Striping for I/O-request-intensive applications

A good compromise stripe unit size for I/O-request-intensive applications is one that results in a 3% to 5% probability of splitting in a uniform distribution of requests. For example, a 2 KB (four-block) database page size would have an ideal stripe unit size of 100 blocks. This would typically be rounded up to the nearest power of two (128 blocks, or 65,536 bytes) for simplicity.

I/O-request-intensive applications are typically characterized by small (for example, 2 to 16 KB) data transfers for each request. These applications are I/O bound because they make so many I/O requests, not because they transfer large amounts of data.

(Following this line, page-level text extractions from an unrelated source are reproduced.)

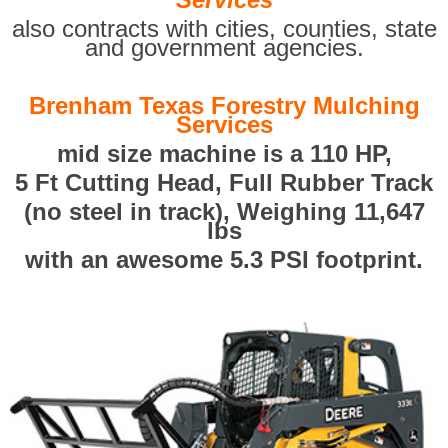
also contracts with cities, counties, state
and government agencies.
Brenham Texas Forestry Mulching
Services
mid size machine is a 110 HP,
5 Ft Cutting Head, Full Rubber Track
(no steel in track), Weighing 11,647
lbs
with an awesome 5.3 PSI footprint.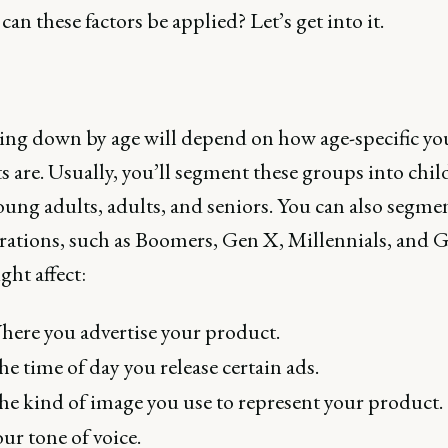
can these factors be applied? Let’s get into it.
ng down by age will depend on how age-specific yo
 are. Usually, you’ll segment these groups into chil
oung adults, adults, and seniors. You can also segme
rations, such as Boomers, Gen X, Millennials, and G
ht affect:
ere you advertise your product.
e time of day you release certain ads.
e kind of image you use to represent your product.
ur tone of voice.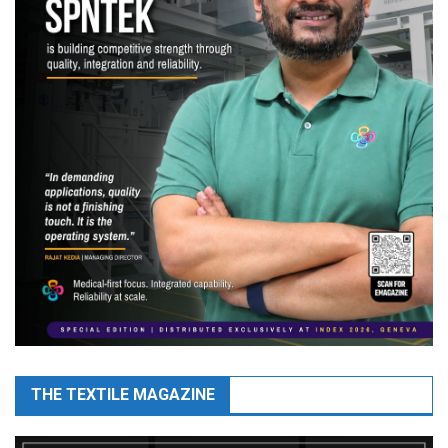
THE TEXTILE MAGAZINE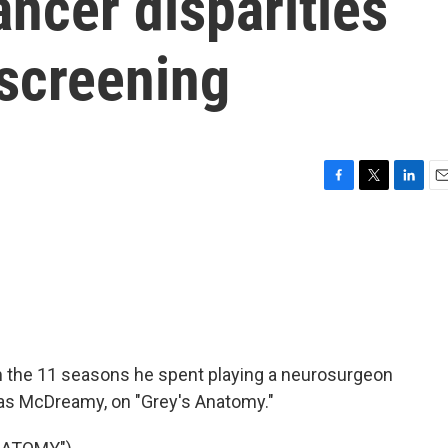
ncer disparities
screening
F
T
L
E
a
w
i
m
c
i
n
a
e
t
k
i
b
t
e
l
o
e
d
o
r
I
k
n
 the 11 seasons he spent playing a neurosurgeon
as McDreamy, on "Grey's Anatomy."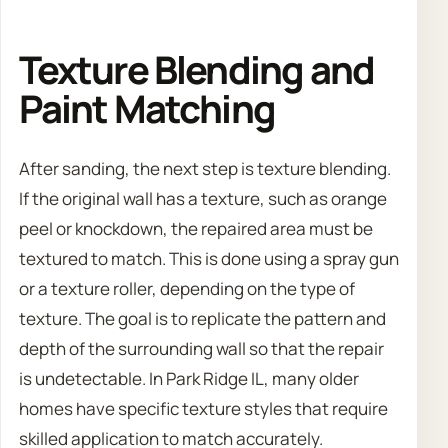
Texture Blending and
Paint Matching
After sanding, the next step is texture blending.
If the original wall has a texture, such as orange
peel or knockdown, the repaired area must be
textured to match. This is done using a spray gun
or a texture roller, depending on the type of
texture. The goal is to replicate the pattern and
depth of the surrounding wall so that the repair
is undetectable. In Park Ridge IL, many older
homes have specific texture styles that require
skilled application to match accurately.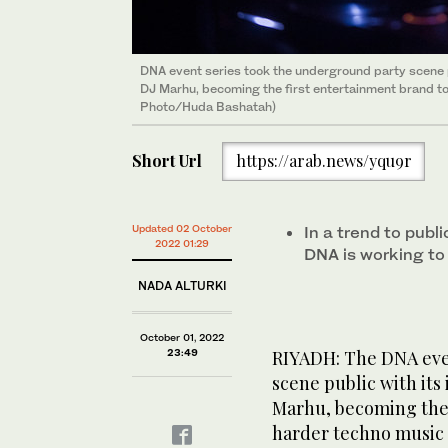
DNA event series took the underground party scene pu
As one of Belgium’s most promising producers, promo
American DJ and Saudi resident Erizo ended the night,
The Biennale Foundation venue lit up in Riyadh as th
Local DJs B-Hydra and Psykey played a back-to-bac
DJ Marhu, becoming the first entertainment brand t
‘emerging act’, DJ Marhu aims to take her acid-drive
founder along with his partners at DNA. (AN Photo/
crowd cheered as the DJ delivered an entrancing p
Friday, enticing the crowd with deep melodic groo
Photo/Huda Bashatah)
in Riyadh at the DNA event. (AN Photo/Huda Bashat
rhythmic performance. (AN Photo/Huda Bashatah)
Bashatah)
Short Url
https://arab.news/yqu9r
Updated 02 October
In a trend to publ
2022 01:29
DNA is working to
NADA ALTURKI
October 01, 2022
23:49
RIYADH: The DNA eve
scene public with its
Marhu, becoming the 
harder techno music 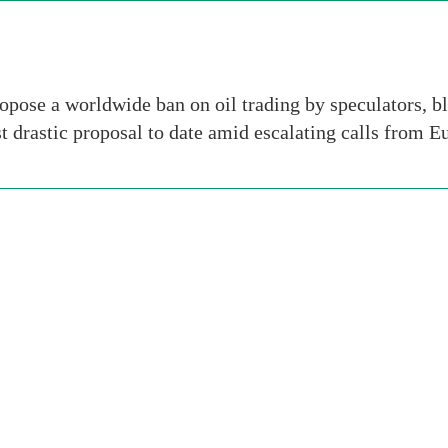
pose a worldwide ban on oil trading by speculators, bl
t drastic proposal to date amid escalating calls from 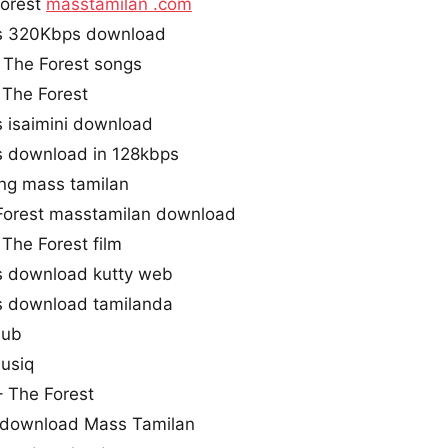
Forest
masstamilan .com
gs 320Kbps download
 The Forest songs
The Forest
s isaimini download
s download in 128kbps
ong mass tamilan
Forest masstamilan download
The Forest film
s download kutty web
s download tamilanda
hub
musiq
– The Forest
g download Mass Tamilan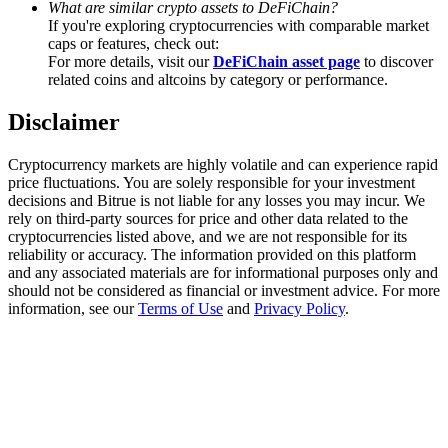
What are similar crypto assets to DeFiChain?
Trade Gold & Silver · 33,333 USDT Bonus
If you're exploring cryptocurrencies with comparable market
caps or features, check out:
For more details, visit our
DeFiChain asset page
to discover
related coins and altcoins by category or performance.
Exclusive for BitMart Users
Disclaimer
Register & Trade to Win 500,000 USDT
Cryptocurrency markets are highly volatile and can experience rapid
price fluctuations. You are solely responsible for your investment
decisions and Bitrue is not liable for any losses you may incur. We
USDT New User Exclusive 10% APR
rely on third-party sources for price and other data related to the
cryptocurrencies listed above, and we are not responsible for its
USDT Flexible Staking | Daily Rewards
reliability or accuracy. The information provided on this platform
and any associated materials are for informational purposes only and
should not be considered as financial or investment advice. For more
information, see our
Terms of Use
and
Privacy Policy
.
New Listing Futures Fest
Trade New Futures, Win 200,000 USDT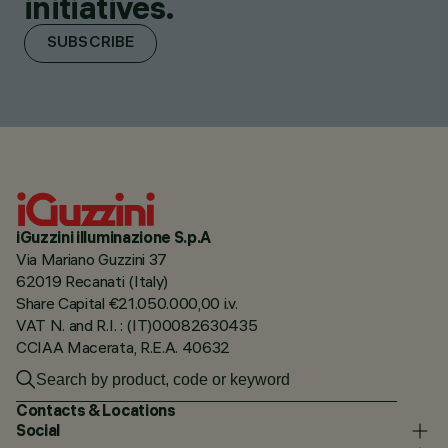
initiatives.
SUBSCRIBE
iGuzzini illuminazione S.p.A
Via Mariano Guzzini 37
62019 Recanati (Italy)
Share Capital €21.050.000,00 i.v.
VAT N. and R.I. : (IT)00082630435
CCIAA Macerata, R.E.A. 40632
Contacts & Locations
Social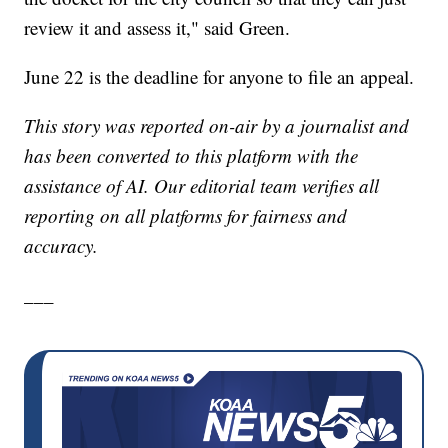
review it and assess it," said Green.
June 22 is the deadline for anyone to file an appeal.
This story was reported on-air by a journalist and
has been converted to this platform with the
assistance of AI. Our editorial team verifies all
reporting on all platforms for fairness and
accuracy.
___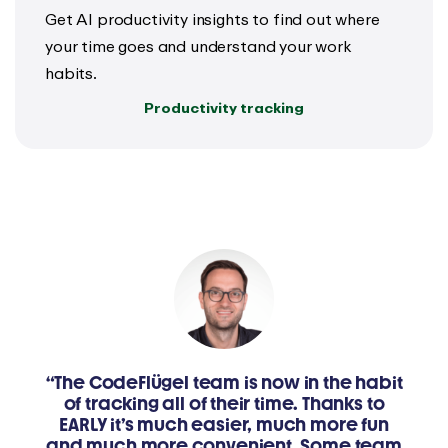
Get AI productivity insights to find out where
your time goes and understand your work
habits.
Productivity tracking
“The CodeFlügel team is now in the habit
of tracking all of their time. Thanks to
EARLY it’s much easier, much more fun
and much more convenient. Some team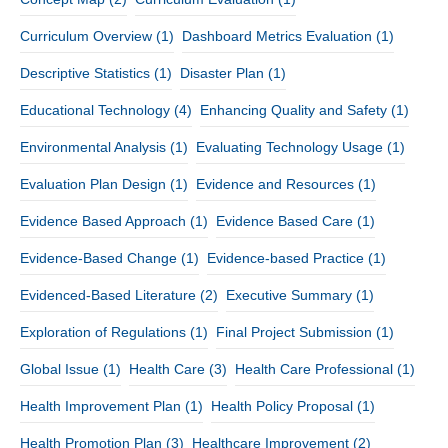
Curriculum Overview
(1)
Dashboard Metrics Evaluation
(1)
Descriptive Statistics
(1)
Disaster Plan
(1)
Educational Technology
(4)
Enhancing Quality and Safety
(1)
Environmental Analysis
(1)
Evaluating Technology Usage
(1)
Evaluation Plan Design
(1)
Evidence and Resources
(1)
Evidence Based Approach
(1)
Evidence Based Care
(1)
Evidence-Based Change
(1)
Evidence-based Practice
(1)
Evidenced-Based Literature
(2)
Executive Summary
(1)
Exploration of Regulations
(1)
Final Project Submission
(1)
Global Issue
(1)
Health Care
(3)
Health Care Professional
(1)
Health Improvement Plan
(1)
Health Policy Proposal
(1)
Health Promotion Plan
(3)
Healthcare Improvement
(2)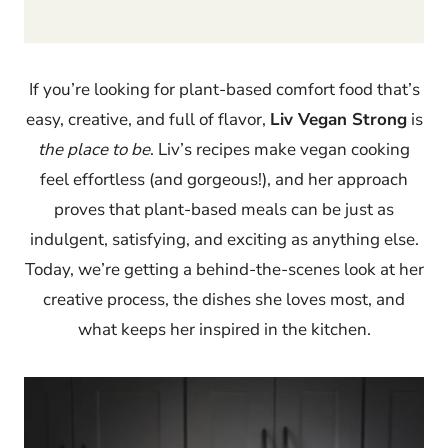
If you’re looking for plant-based comfort food that’s
easy, creative, and full of flavor,
Liv Vegan Strong
is
the place to be
. Liv’s recipes make vegan cooking
feel effortless (and gorgeous!), and her approach
proves that plant-based meals can be just as
indulgent, satisfying, and exciting as anything else.
Today, we’re getting a behind-the-scenes look at her
creative process, the dishes she loves most, and
what keeps her inspired in the kitchen.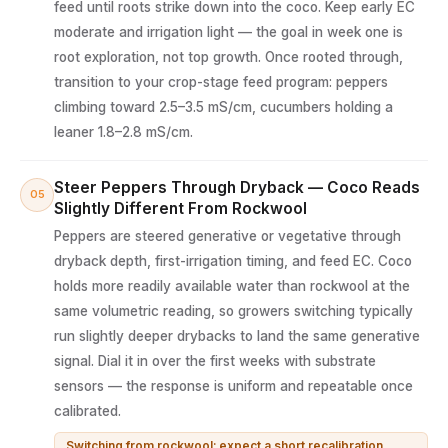
feed until roots strike down into the coco. Keep early EC
moderate and irrigation light — the goal in week one is
root exploration, not top growth. Once rooted through,
transition to your crop-stage feed program: peppers
climbing toward 2.5–3.5 mS/cm, cucumbers holding a
leaner 1.8–2.8 mS/cm.
Steer Peppers Through Dryback — Coco Reads
05
Slightly Different From Rockwool
Peppers are steered generative or vegetative through
dryback depth, first-irrigation timing, and feed EC. Coco
holds more readily available water than rockwool at the
same volumetric reading, so growers switching typically
run slightly deeper drybacks to land the same generative
signal. Dial it in over the first weeks with substrate
sensors — the response is uniform and repeatable once
calibrated.
Switching from rockwool: expect a short recalibration,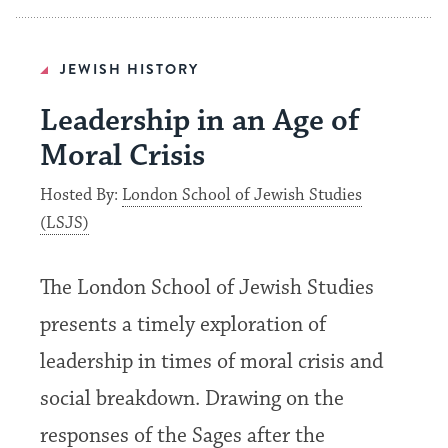
JEWISH HISTORY
Leadership in an Age of
Moral Crisis
Hosted By:
London School of Jewish Studies
(LSJS)
The London School of Jewish Studies
presents a timely exploration of
leadership in times of moral crisis and
social breakdown. Drawing on the
responses of the Sages after the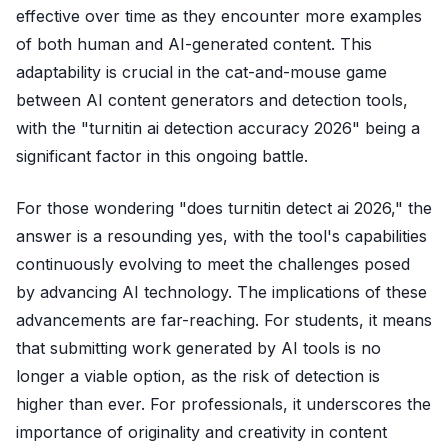
effective over time as they encounter more examples
of both human and AI-generated content. This
adaptability is crucial in the cat-and-mouse game
between AI content generators and detection tools,
with the "turnitin ai detection accuracy 2026" being a
significant factor in this ongoing battle.
For those wondering "does turnitin detect ai 2026," the
answer is a resounding yes, with the tool's capabilities
continuously evolving to meet the challenges posed
by advancing AI technology. The implications of these
advancements are far-reaching. For students, it means
that submitting work generated by AI tools is no
longer a viable option, as the risk of detection is
higher than ever. For professionals, it underscores the
importance of originality and creativity in content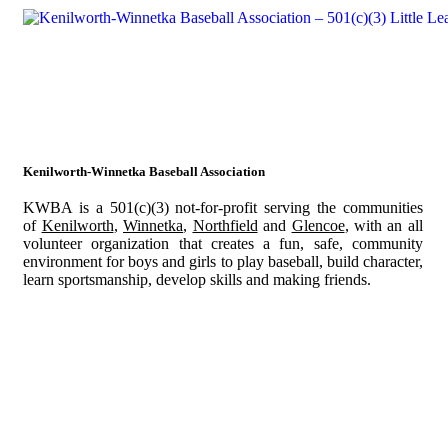
Kenilworth-Winnetka Baseball Association
KWBA is a 501(c)(3) not-for-profit serving the communities
of
Kenilworth
,
Winnetka
,
Northfield
and
Glencoe
, with an all
volunteer organization that creates a fun, safe, community
environment for boys and girls to play baseball, build character,
learn sportsmanship, develop skills and making friends.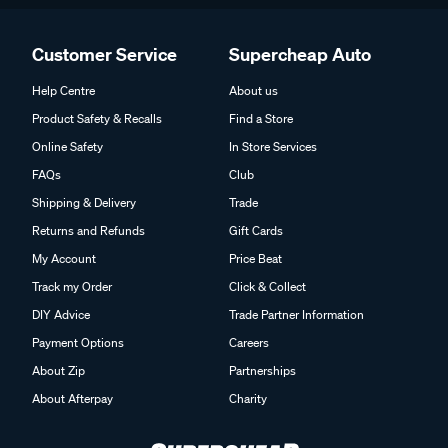
Customer Service
Supercheap Auto
Help Centre
About us
Product Safety & Recalls
Find a Store
Online Safety
In Store Services
FAQs
Club
Shipping & Delivery
Trade
Returns and Refunds
Gift Cards
My Account
Price Beat
Track my Order
Click & Collect
DIY Advice
Trade Partner Information
Payment Options
Careers
About Zip
Partnerships
About Afterpay
Charity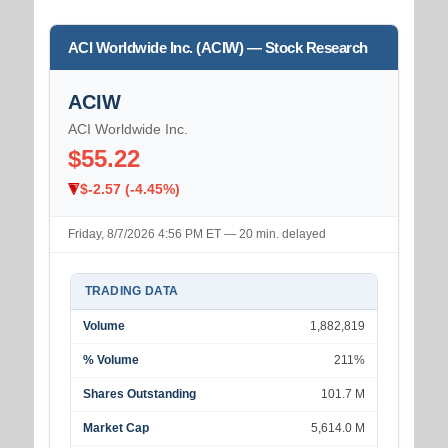
ACI Worldwide Inc. (ACIW) — Stock Research
ACIW
ACI Worldwide Inc.
$55.22
$-2.57 (-4.45%)
Friday, 8/7/2026 4:56 PM ET — 20 min. delayed
TRADING DATA
Volume
1,882,819
% Volume
211%
Shares Outstanding
101.7 M
Market Cap
5,614.0 M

For example, an application that makes 1,000 I/O requests per second with an average request size of 2 KB uses at most 2 MB per second of data transfer bandwidth. Because each I/O request occupies a disk completely for the duration of its execution, the way to maximize I/O throughput for I/O-request-intensive applications is to maximize the number of disks that can be executing requests concurrently. Clearly, the largest number of concurrent I/O requests that can be executed on a volume is the number of disks that contribute to the volume's storage. Each application I/O request that "splits" across two stripe units occupies two disks for the duration of its execution, reducing the number of requests that can be executed concurrently and thus the efficiency of I/O response.

Therefore, try to minimize the probability that I/O requests "split" across stripe units in I/O-request-intensive applications.

The following factors influence whether an I/O request with a random starting address will split across two stripe units:

Most database management systems will allocate pages in alignment with the blocks in a file, so that requests for the first page will almost never split across stripe units. However, database requests for two or more consecutive pages may split across stripe units. In this case, larger stripe unit sizes reduce the probability of split I/O requests. However, the primary objective of striping data across a volume is to cause I/O requests to be spread across the volume's disks. Too large a stripe unit size is likely to reduce this spreading effect.